I recently attended a women's event for various churches. The message (notes pictured above) was so great, talking about how we have friendships but we also have the greater calling of being WOMEN OF GOD. We all may attend different churches, we all may have different friendships, we all may be different ages and skin colors and sizes and shapes. But we are called to LOVE, we are called to help each other up when a woman is feeling down. Not because they are part of our church or because they are our best friend but because they are another SISTER IN CHRIST.

What if we stopped looking at our friendships for what we can get out of the relationship. What if we just were thankful for the people God placed in our lives at different times and just LOVED THEM looking for nothing in return. What if we realized we can't be all things to everyone and CELEBRATED when our friends had more friends and hung out as a group instead of getting jealous and pulling away.

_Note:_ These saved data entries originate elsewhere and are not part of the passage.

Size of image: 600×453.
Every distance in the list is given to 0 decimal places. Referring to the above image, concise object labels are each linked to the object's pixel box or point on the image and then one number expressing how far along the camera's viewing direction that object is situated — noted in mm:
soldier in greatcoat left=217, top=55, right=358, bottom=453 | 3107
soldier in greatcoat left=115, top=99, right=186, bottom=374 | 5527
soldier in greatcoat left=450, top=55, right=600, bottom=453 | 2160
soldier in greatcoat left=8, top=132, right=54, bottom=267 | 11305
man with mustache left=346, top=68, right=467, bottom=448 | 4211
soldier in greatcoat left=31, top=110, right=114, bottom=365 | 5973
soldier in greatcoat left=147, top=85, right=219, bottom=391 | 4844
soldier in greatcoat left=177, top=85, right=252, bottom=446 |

Every season of our lives brings new people in it, and sometimes relationships fail and need to be put on pause or stopped even. But even if we are not friends right now that person is still another SISTER IN CHRIST and the friendship issues should be laid down for the sake of Christ.

I will never forget this. A friend of mine was being talked about and ignored in public and being called names and being just treated so rudely but a former group of friends. I asked her how it was going one day and she just simply asked "please pray for her, please pray for them." Satan has a foothold in their life, I know something is going on that's bigger than our petty "fight".

What if we all had that attitude! I told her that day, "THIS is why I'm your friend. Someone blatantly ignores you and is rude to you in public and your reponse is not revenge, is not anger, your reponse is PRAY FOR THEM" That's exactly the person I want to call friend.

Let's stop being petty and start being the real godly women and friends God calls us to be.